Problem description. Your reply should repeat all records verbatim and contain no images.

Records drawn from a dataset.
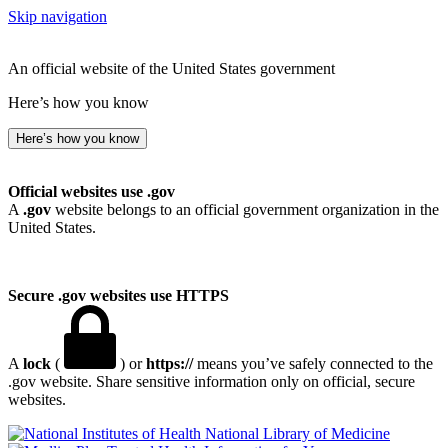
Skip navigation
An official website of the United States government
Here’s how you know
Here’s how you know
Official websites use .gov
A
.gov
website belongs to an official government organization in the
United States.
Secure .gov websites use HTTPS
A
lock
(
) or
https://
means you’ve safely connected to the
.gov website. Share sensitive information only on official, secure
websites.
National Library of Medicine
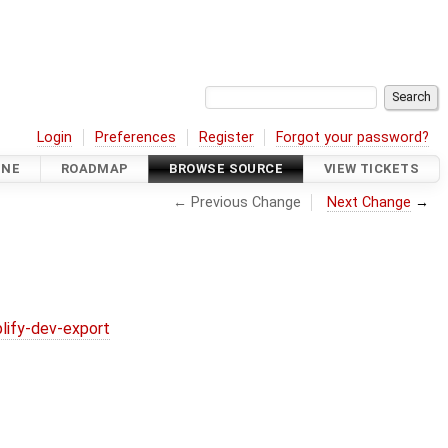
Login
Preferences
Register
Forgot your password?
INE
ROADMAP
BROWSE SOURCE
VIEW TICKETS
← Previous Change
Next Change
→
lify-dev-export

Answer space.
Skip navigation
An official website of the United States government
Here’s how you know
Here’s how you know
Official websites use .gov
A
.gov
website belongs to an official government organization in the
United States.
Secure .gov websites use HTTPS
A
lock
(
) or
https://
means you’ve safely connected to the
.gov website. Share sensitive information only on official, secure
websites.
National Library of Medicine
Login
Preferences
Register
Forgot your password?
INE
ROADMAP
BROWSE SOURCE
VIEW TICKETS
← Previous Change
Next Change
→
lify-dev-export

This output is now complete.